We zagen dus in de eerste 2 delen van het boek hoe Desmet de wetenschap als bron van nuttige kennis in twijfel trekt. We mogen hier niet meer op vertrouwen. We zien ook dat hij geschokt is door de plotse collectieve wereldwijde samenwerking in de aanpak van het corona-virus, wat hem doet vrezen dat we in een transhumanistisch tijdperk zijn beland waarbij men zich bedient van technologie en bureaucratie teneinde een totalitaire samenleving te doen oprijzen. De aangeleverde argumenten hiervoor zijn echter wankel en de stijl zelf van het vertoog plaatst Desmet toch minstens qua stijlvorm in het kamp van de complotdenkers. In het derde deel van zijn boek gaat Desmet een lans breken voor een nieuw soort wetenschap of althans – want hoe hij dat noemt weet ik niet… – een nieuwe manier om tot waarheid en weten te komen over werkelijkheid, materie en geest, voortkomend uit een Sublieme Idee, bezield door een vitalistische vonk, generator van onverholen principes en idealen die ons zouden moeten leiden naar een nieuwe betere utopische wereld. Een soort metafysica dus, die eerder lijkt op een soort new-age-religie dan op iets waarmee men een menselijke crisis kan aanpakken.
We overlopen dit derde deel:
In het negende hoofdstuk zien we Desmet deze nieuwe metafysica gronden.
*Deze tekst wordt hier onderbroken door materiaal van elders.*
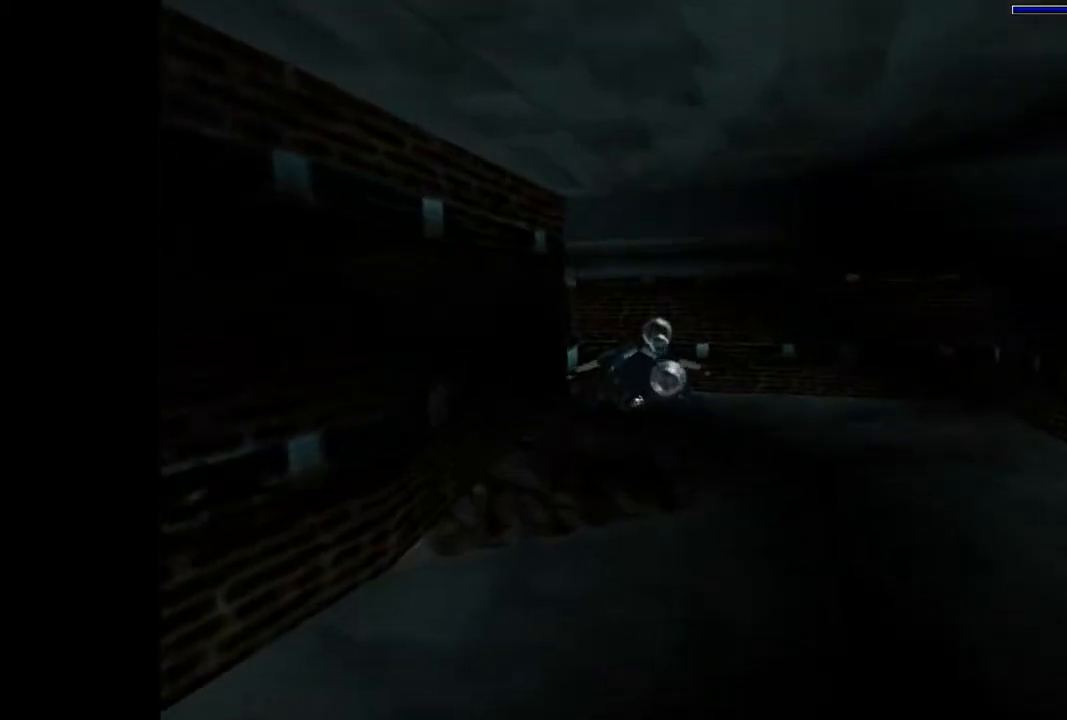
{"buttons": ["SQUARE", "DPAD_LEFT"], "events": []}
Via de omweg van quantum-mechanica en wiskundige modellen zien we Desmet wijzen op wiskundige figuren (die evenwel representaties zijn van de werkelijkheid via mathematica en geen existenties in de werkelijkheid zelf zijn, zoals Desmet het voorstelt), die hij laat verglijden tot figuren, principes en een soort van platoonse idealen.
De symbolische determinatie à la Lacan, die maakt dat wat we ook maar meten en delen met elkaar steeds besmet is door het Symbolische dat ook structurering geeft aan de data, lijkt ver buiten zicht hier. Wat Desmet “sublieme figuren” noemt, zijn Symbolisch-Imaginaire representaties van fysische wetmatigheden die grotendeels ongekend zijn en slechts als zodanig representeerbaar zijn. Waar Desmet een sublieme idee of vitalistische vonk vermoedt in de patronen die hij waarneemt in de ruis, betreft het m.i. voornamelijk het product van de symbolische determinatie.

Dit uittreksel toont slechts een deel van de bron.